(AVAILABLE DATA)

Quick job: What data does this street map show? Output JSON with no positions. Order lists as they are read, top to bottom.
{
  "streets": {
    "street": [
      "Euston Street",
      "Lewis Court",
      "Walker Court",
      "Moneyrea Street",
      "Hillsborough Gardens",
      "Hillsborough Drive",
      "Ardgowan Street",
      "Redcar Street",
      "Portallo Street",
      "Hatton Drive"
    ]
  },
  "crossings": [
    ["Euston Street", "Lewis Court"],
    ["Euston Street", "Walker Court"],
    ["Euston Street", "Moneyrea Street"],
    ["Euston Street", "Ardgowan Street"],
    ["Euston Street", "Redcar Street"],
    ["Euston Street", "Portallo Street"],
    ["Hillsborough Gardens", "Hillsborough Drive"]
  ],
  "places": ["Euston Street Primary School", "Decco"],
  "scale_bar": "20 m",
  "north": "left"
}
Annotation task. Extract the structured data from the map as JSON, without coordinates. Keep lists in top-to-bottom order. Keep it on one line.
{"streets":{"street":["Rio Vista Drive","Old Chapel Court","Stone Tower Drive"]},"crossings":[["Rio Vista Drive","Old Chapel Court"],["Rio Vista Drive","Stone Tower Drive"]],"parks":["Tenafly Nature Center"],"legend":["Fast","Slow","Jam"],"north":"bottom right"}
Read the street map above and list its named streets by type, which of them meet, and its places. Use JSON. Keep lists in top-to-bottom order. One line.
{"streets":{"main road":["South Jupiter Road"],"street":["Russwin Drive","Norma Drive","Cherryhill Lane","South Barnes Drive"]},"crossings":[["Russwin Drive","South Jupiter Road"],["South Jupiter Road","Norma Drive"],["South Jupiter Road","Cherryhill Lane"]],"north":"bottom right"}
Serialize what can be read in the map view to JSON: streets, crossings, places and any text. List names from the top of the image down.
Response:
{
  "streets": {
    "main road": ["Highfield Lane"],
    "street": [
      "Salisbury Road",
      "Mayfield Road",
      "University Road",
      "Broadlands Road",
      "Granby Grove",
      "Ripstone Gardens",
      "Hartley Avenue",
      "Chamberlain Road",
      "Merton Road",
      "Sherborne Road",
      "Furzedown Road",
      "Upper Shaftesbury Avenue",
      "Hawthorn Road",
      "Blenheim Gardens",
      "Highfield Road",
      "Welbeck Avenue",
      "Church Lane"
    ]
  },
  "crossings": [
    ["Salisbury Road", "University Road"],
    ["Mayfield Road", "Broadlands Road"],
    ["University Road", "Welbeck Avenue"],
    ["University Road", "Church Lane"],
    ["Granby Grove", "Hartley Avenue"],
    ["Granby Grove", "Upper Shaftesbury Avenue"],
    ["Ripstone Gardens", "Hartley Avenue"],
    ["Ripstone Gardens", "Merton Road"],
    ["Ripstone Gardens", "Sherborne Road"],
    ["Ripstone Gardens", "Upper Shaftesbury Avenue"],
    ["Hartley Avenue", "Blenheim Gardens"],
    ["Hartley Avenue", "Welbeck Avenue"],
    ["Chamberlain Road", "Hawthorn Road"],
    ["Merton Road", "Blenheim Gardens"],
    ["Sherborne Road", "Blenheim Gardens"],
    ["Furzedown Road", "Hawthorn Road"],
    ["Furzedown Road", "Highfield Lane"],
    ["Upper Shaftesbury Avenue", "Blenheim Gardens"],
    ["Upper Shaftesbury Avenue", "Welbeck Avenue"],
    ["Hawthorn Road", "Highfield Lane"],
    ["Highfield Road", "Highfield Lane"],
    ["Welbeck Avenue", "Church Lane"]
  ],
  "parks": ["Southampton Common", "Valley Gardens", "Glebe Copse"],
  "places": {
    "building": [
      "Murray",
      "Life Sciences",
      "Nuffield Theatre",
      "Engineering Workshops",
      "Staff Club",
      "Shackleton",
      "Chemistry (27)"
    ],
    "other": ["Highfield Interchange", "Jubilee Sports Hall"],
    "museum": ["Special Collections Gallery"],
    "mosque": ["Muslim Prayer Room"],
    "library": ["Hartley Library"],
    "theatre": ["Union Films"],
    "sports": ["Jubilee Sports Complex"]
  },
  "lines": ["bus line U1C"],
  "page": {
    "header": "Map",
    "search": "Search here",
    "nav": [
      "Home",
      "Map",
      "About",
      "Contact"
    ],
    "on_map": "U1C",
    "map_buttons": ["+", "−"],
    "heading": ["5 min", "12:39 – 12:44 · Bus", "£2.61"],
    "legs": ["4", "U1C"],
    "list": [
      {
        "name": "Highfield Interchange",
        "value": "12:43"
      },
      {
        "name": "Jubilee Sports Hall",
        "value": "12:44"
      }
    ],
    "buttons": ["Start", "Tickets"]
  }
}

(End AVAILABLE DATA)

* [REQUIREMENT]:
Extract every line above containing the word "north".

* [EXERCISE SOLUTION]:
  "north": "left"
{"streets":{"street":["Rio Vista Drive","Old Chapel Court","Stone Tower Drive"]},"crossings":[["Rio Vista Drive","Old Chapel Court"],["Rio Vista Drive","Stone Tower Drive"]],"parks":["Tenafly Nature Center"],"legend":["Fast","Slow","Jam"],"north":"bottom right"}
{"streets":{"main road":["South Jupiter Road"],"street":["Russwin Drive","Norma Drive","Cherryhill Lane","South Barnes Drive"]},"crossings":[["Russwin Drive","South Jupiter Road"],["South Jupiter Road","Norma Drive"],["South Jupiter Road","Cherryhill Lane"]],"north":"bottom right"}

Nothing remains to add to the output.